> Exercise goal
Arrange the lines below, from the line with "latitude: 49.4706" to the line with "longitude: -82.9606", both included, as a numbered list with no blank lines. Omit the pictures.

> Record extracts
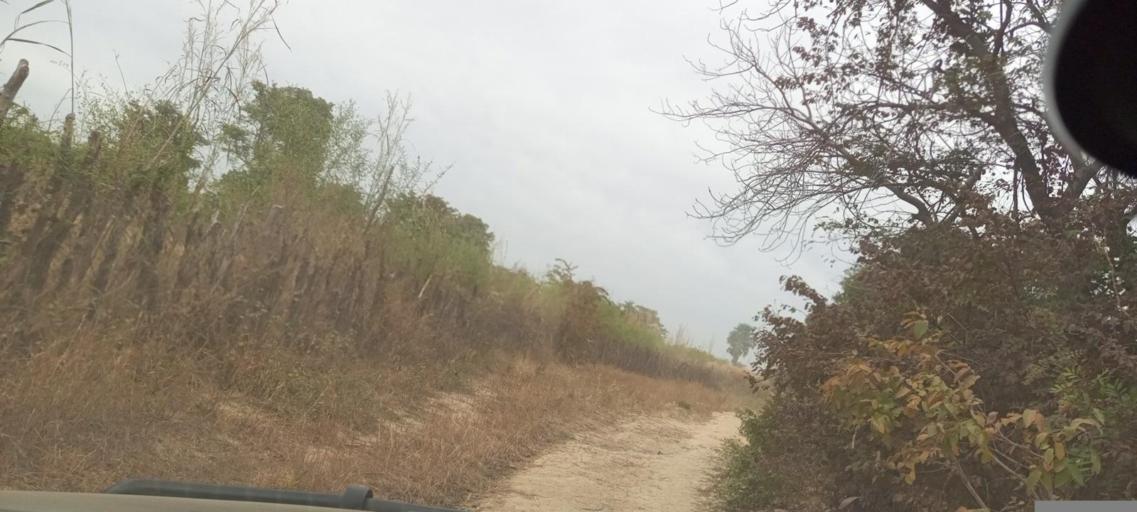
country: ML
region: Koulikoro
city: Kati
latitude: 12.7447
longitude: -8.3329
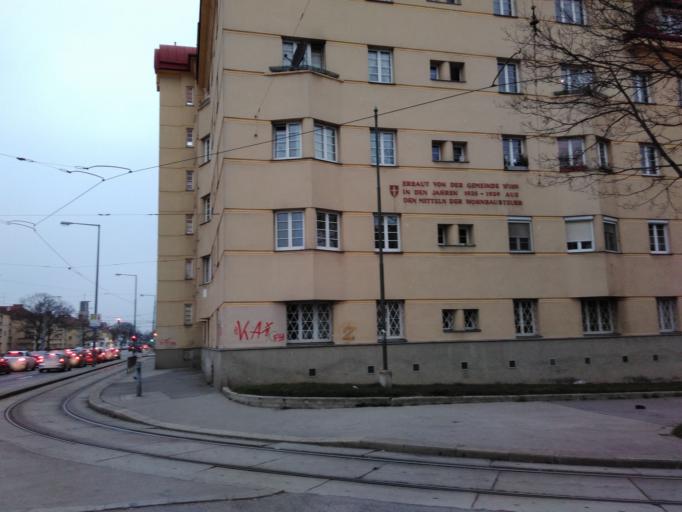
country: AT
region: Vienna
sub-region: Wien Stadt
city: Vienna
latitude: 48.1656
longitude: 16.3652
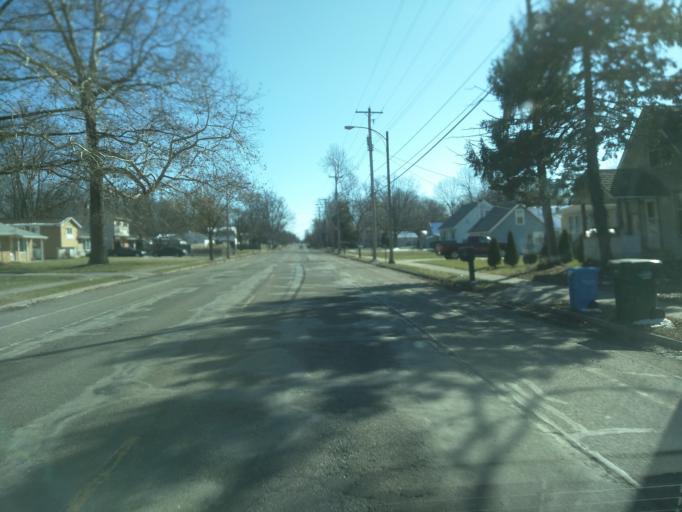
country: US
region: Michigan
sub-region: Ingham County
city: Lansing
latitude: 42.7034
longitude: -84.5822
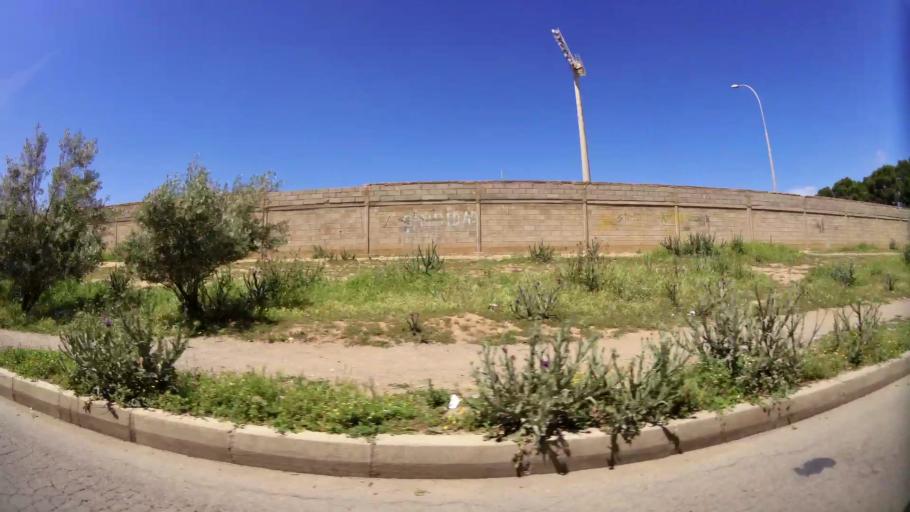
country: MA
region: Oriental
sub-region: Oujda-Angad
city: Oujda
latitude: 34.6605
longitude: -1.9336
==
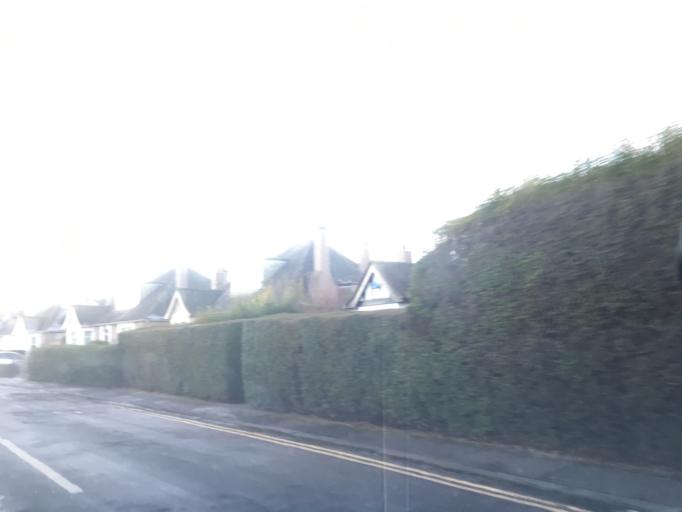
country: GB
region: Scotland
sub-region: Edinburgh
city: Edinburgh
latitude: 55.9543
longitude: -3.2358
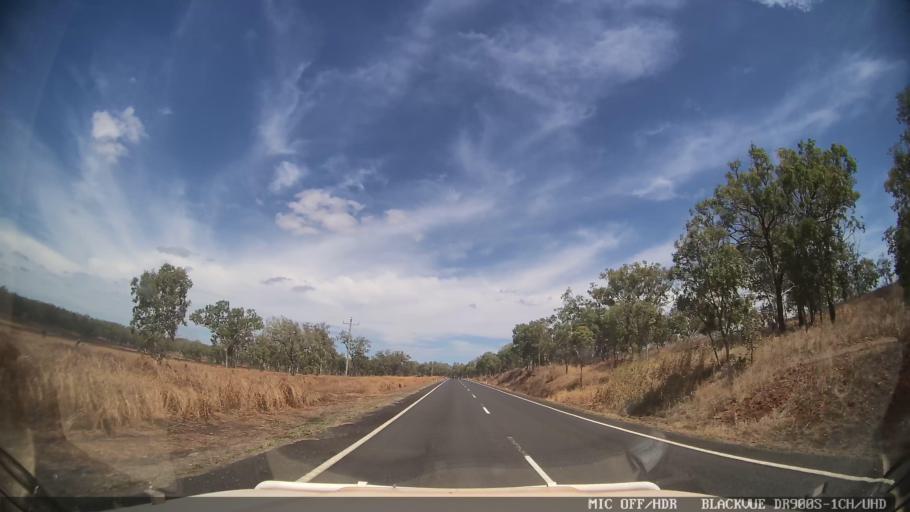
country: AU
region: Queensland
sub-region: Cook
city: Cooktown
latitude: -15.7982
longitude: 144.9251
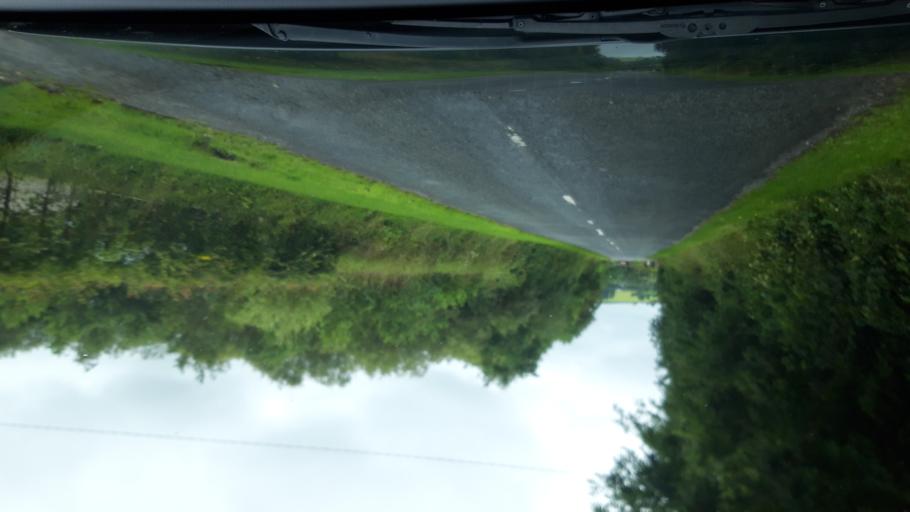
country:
==
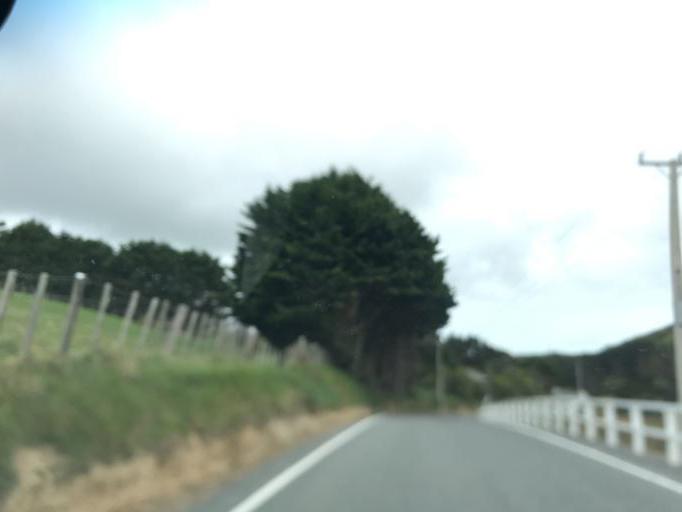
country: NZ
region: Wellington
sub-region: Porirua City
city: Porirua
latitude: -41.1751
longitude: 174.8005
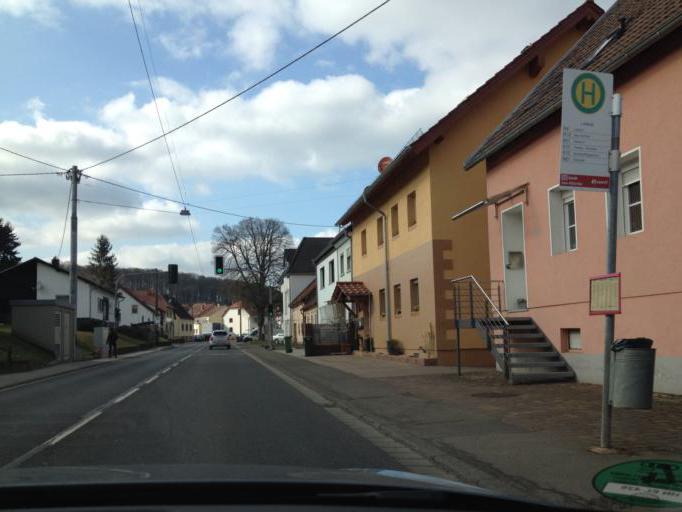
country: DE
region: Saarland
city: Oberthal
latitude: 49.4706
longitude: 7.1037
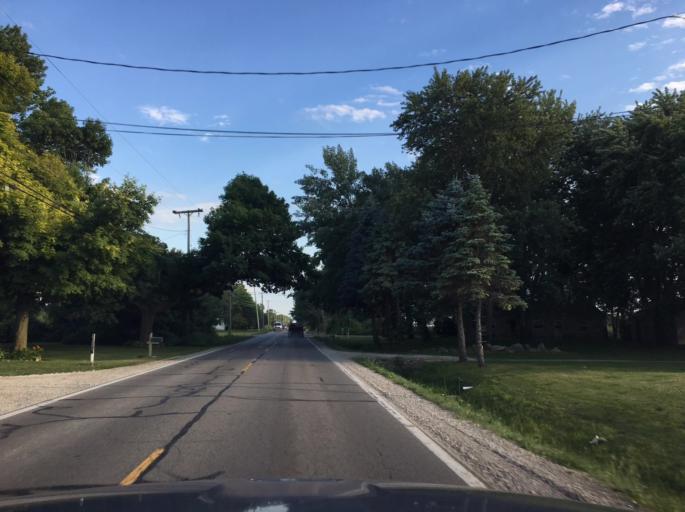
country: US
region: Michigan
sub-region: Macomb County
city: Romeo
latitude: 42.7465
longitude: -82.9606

> Answer for the task
1. latitude: 49.4706
2. longitude: 7.1037
3. country: US
4. region: Michigan
5. sub-region: Macomb County
6. city: Romeo
7. latitude: 42.7465
8. longitude: -82.9606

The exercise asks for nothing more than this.